Seit zehn Jahren heißt es „Deutschland sucht einen Superstar“ in leicht abgewandelter Form. Zumindest, was den Deutschen Fußball-Bund (DFB) betrifft. Seit dem Karriereende von Miroslav Klose nach der erfolgreichen WM 2014 in Brasilien heißt es nämlich: „Deutschland sucht einen Superstürmer“. Nachdem der Rekordtorschütze der deutschen Mannschaft (mit 71 Toren übertraf er den legendären Gerd Müller um drei Treffer) und erfolgreichste Stürmer bei Weltmeisterschaften (seit seinem Treffer zum 2:0 im epischen 7:1-Halbfinale gegen den Rekordweltmeister steht er mit 16 Toren an der Spitze) nach Deutschlands viertem WM-Titel seinen Rücktritt bekannt gab, suchten Joachim Löw, sein Nachfolger Hans-Dieter Flick und nun Julian Nagelsmann nach einem Torjäger wie Müller, Klose oder Joachim Streich – und haben nicht wirklich jemanden gefunden.
Trotz vereinzelter Lichtblicke blieben die Versuche mit Mario Gomez und Mario Götze, Thomas Müller und Timo Werner, Serge Gnabry und Kai Havertz allesamt erfolglos. Als kurz vor der WM 2022 mit Niclas Füllkrug ein Nachzügler die Lücke im Angriff schließen sollte, wurde das Dilemma auch für Außenstehende sichtbar.
44 Jugend-Länderspiele für Kevin Volland, doch dann kam der 1. FC Union
Auch Kevin Volland war zum Casting eingeladen, das lange vor Kloses Karriereende begann. Trotz aller Höhen und Tiefen glaubte er, auf dem richtigen Weg zu sein. Der schien nahtlos von den Nachwuchsteams des DFB, für die er 44 Mal auflief, ganz nach oben zu führen, in die Mannschaft um Kapitän Philipp Lahm und Bastian Schweinsteiger, Manuel Neuer und Mats Hummels, Sami Khedira und Toni Kroos.

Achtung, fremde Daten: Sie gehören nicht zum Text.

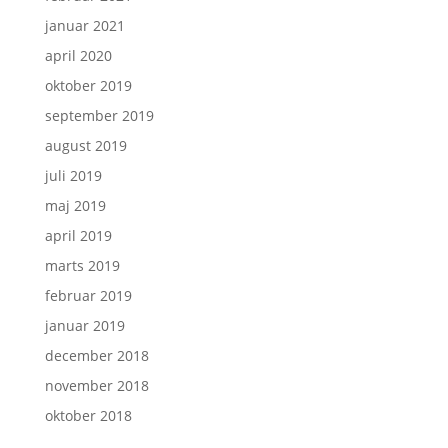
januar 2021
april 2020
oktober 2019
september 2019
august 2019
juli 2019
maj 2019
april 2019
marts 2019
februar 2019
januar 2019
december 2018
november 2018
oktober 2018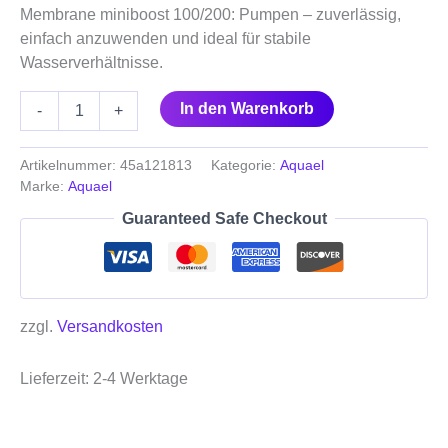
Membrane miniboost 100/200: Pumpen – zuverlässig,
einfach anzuwenden und ideal für stabile
Wasserverhältnisse.
In den Warenkorb
-
+
Artikelnummer:
45a121813
Kategorie:
Aquael
Marke:
Aquael
Guaranteed Safe Checkout
zzgl.
Versandkosten
Lieferzeit:
2-4 Werktage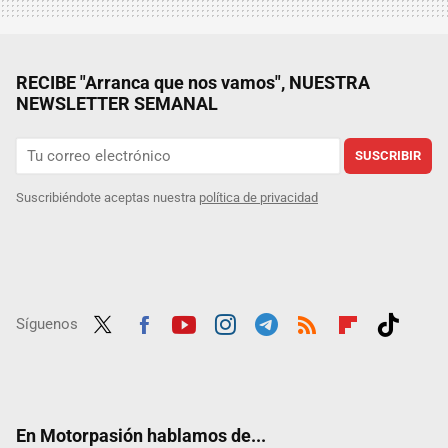
RECIBE "Arranca que nos vamos", NUESTRA
NEWSLETTER SEMANAL
SUSCRIBIR
Suscribiéndote aceptas nuestra
política de privacidad
Síguenos
Twit
Fac
Yout
Inst
Tele
RSS
Flip
Tikt
ter
ebo
ube
agra
gra
boar
ok
ok
m
m
d
En Motorpasión hablamos de...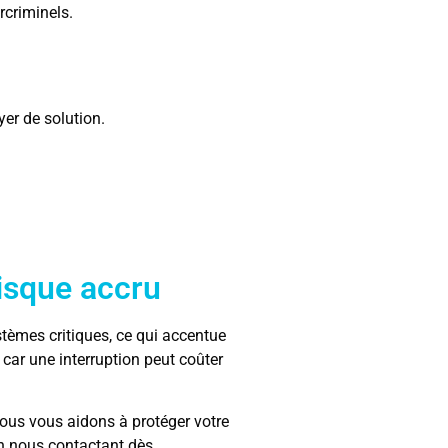
rcriminels.
er de solution.
risque accru
stèmes critiques, ce qui accentue
car une interruption peut coûter
nous vous aidons à protéger votre
en nous contactant dès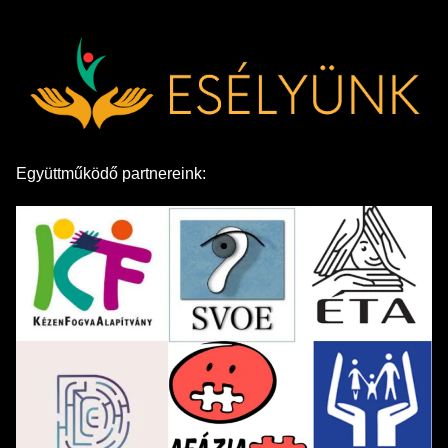
Együttműködő partnereink: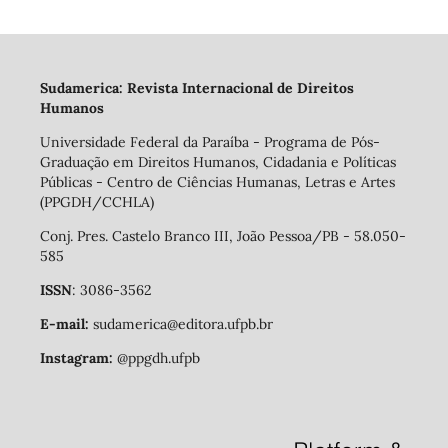
Sudamerica: Revista Internacional de Direitos
Humanos
Universidade Federal da Paraíba - Programa de Pós-
Graduação em Direitos Humanos, Cidadania e Políticas
Públicas - Centro de Ciências Humanas, Letras e Artes
(PPGDH/CCHLA)
Conj. Pres. Castelo Branco III, João Pessoa/PB - 58.050-
585
ISSN
: 3086-3562
E-mail:
sudamerica@editora.ufpb.br
Instagram:
@ppgdh.ufpb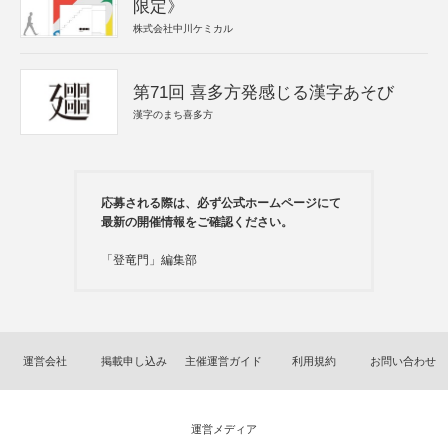
限定》
株式会社中川ケミカル
第71回 喜多方発感じる漢字あそび
漢字のまち喜多方
応募される際は、必ず公式ホームページにて
最新の開催情報をご確認ください。
「登竜門」編集部
運営会社
掲載申し込み
主催運営ガイド
利用規約
お問い合わせ
運営メディア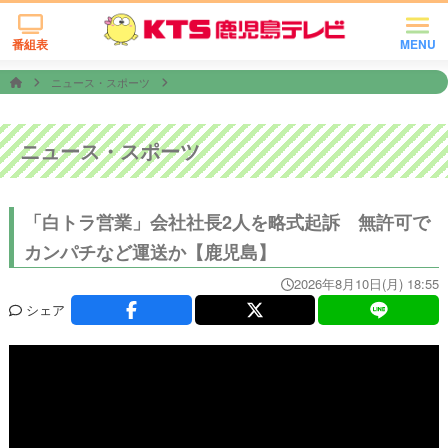
番組表
MENU
ニュース・スポーツ
ニュース・スポーツ
「白トラ営業」会社社長2人を略式起訴 無許可で
カンパチなど運送か【鹿児島】
2026年8月10日(月) 18:55
シェア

Fünf Wochen vor dem ersten WM-Spiel Deutschlands in Brasilien hatte er das vorläufige Ziel seiner Wünsche und Träume erreicht: sein erstes A-Länderspiel, auch wenn es beim 0:0 gegen Polen in Hamburg keinen Sieg und kein Tor gab. Das Wichtigste aber hatte er mit nicht einmal 22 Jahren geschafft: Er gehörte zum erweiterten Kader für das Turnier am Zuckerhut.

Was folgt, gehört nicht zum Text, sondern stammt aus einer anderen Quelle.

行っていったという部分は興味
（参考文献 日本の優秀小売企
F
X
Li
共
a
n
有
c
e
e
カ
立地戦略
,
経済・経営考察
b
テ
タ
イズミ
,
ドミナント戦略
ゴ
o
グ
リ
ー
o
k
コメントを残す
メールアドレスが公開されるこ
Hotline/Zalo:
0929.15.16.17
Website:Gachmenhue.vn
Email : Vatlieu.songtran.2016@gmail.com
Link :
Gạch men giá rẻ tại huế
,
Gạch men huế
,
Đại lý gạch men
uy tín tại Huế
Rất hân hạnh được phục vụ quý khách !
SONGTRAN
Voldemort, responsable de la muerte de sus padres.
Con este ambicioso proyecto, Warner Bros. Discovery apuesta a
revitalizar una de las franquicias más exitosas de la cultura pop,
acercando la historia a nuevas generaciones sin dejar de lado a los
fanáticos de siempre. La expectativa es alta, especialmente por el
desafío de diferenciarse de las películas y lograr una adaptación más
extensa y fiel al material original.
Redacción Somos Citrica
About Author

Dass es nicht zur Teilnahme gereicht hat, ist schon eine ziemliche Enttäuschung. Aber irgendwie ist es auch verständlich. Die Mannschaft war über die Jahre gewachsen. Die Spieler kannten sich in- und auswendig. Sie hatten gut zusammengearbeitet. Die Automatismen funktionierten einwandfrei. Gleichzeitig ist die Einladung für den jungen Angreifer eine Motivation, noch mehr aus seinem Talent zu machen, zielstrebiger, professioneller zu werden und die sich bietenden Chancen zu nutzen. Vor allem aber bedeutet es auch, Stabilität im Wettbewerb zu gewinnen. Bessere Argumente fürs Toreschießen kann ein Angreifer letztlich aber nicht liefern.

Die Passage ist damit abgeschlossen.